Votre tâche - Reproduisez à l'identique, dans l'extrait sur le port de Claix, tout le passage allant de « En effet, cette » jusqu'à « Grenoble, délibérations capitulaires). ».

Extrait fourni -
- - - - -
En effet, cette exonération s’appuie sur le fait que le port de Claix
appartenait depuis longtemps au Chapitre et qu’il n’avait été cédé aux auteurs
du seigneur de Lesdiguières qu’en contrepartie d’une exemption de tous droits
(Archives de l’évêché de Grenoble, délibérations capitulaires).
Voici
pour ce qui concerne les textes historiques connus. Venons en maintenant à la
description proprement dite de carte de 1754.
Autant
que l’on puisse en juger – si toutefois les proportions de la carte sont
correctes – le port se situait à environ
Il
est toutefois curieux d’imaginer que le bac ait pu cohabiter avec le pont. Pour
quelle raison ? On notera que si la carte est datée de 1754, elle
reproduit une situation de 1627 mais c’est une époque où le pont était ouvert à
la circulation depuis 1611. Comme il percevait péage, on imagine mal qu’un bac
ait été encore toléré.
- - - - -
Données étudiées -
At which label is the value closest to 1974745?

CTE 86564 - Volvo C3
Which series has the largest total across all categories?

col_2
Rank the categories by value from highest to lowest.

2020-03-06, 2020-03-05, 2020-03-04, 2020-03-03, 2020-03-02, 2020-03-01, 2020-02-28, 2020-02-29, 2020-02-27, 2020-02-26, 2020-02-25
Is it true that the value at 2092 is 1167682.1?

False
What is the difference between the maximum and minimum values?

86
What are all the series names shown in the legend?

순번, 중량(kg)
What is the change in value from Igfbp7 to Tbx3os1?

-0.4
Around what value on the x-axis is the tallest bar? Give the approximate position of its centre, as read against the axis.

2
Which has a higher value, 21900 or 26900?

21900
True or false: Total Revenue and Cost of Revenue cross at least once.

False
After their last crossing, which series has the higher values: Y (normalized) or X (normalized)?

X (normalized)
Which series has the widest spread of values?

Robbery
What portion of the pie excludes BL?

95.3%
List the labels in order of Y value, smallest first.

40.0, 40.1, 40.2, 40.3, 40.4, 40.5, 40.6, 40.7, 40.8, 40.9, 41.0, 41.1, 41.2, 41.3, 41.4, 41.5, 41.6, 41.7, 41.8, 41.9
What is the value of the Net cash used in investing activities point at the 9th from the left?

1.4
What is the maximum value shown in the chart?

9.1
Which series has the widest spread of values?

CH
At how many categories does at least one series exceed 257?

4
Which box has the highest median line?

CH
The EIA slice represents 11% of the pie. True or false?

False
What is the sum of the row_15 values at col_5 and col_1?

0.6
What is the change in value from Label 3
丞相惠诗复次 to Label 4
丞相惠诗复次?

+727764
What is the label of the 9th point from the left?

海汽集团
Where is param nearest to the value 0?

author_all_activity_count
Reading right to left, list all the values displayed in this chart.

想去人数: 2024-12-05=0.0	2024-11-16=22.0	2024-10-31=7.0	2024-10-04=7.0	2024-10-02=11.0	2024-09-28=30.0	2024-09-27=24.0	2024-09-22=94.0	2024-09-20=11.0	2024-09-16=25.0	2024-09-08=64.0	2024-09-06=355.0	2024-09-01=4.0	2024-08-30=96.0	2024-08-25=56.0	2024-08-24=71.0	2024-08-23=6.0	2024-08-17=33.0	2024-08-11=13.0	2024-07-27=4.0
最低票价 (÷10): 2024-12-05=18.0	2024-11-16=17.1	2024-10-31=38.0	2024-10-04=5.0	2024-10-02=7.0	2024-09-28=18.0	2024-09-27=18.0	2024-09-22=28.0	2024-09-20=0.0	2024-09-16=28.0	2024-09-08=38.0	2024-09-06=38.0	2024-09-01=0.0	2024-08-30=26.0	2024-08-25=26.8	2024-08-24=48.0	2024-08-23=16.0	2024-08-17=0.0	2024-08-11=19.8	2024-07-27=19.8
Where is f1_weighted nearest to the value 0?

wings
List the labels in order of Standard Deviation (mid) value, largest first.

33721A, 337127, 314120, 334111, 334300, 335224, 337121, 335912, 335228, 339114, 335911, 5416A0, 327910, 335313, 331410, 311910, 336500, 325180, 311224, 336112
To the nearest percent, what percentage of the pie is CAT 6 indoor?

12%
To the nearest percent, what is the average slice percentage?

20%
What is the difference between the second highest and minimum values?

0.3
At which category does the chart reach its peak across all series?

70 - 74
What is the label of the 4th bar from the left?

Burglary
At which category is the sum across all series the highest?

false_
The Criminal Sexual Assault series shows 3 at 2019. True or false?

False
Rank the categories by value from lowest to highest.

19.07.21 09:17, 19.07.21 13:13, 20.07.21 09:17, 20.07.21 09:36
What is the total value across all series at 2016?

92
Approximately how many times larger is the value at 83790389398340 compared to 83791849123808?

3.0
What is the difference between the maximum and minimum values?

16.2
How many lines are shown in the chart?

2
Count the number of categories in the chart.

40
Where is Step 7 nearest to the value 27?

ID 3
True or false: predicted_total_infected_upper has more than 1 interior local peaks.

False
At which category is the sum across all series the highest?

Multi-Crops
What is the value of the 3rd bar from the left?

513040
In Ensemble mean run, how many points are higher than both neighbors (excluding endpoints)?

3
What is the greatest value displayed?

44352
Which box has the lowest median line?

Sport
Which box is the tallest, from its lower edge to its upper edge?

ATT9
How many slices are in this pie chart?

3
- - - - -
Résultat ci-dessous -
En effet, cette exonération s’appuie sur le fait que le port de Claix
appartenait depuis longtemps au Chapitre et qu’il n’avait été cédé aux auteurs
du seigneur de Lesdiguières qu’en contrepartie d’une exemption de tous droits
(Archives de l’évêché de Grenoble, délibérations capitulaires).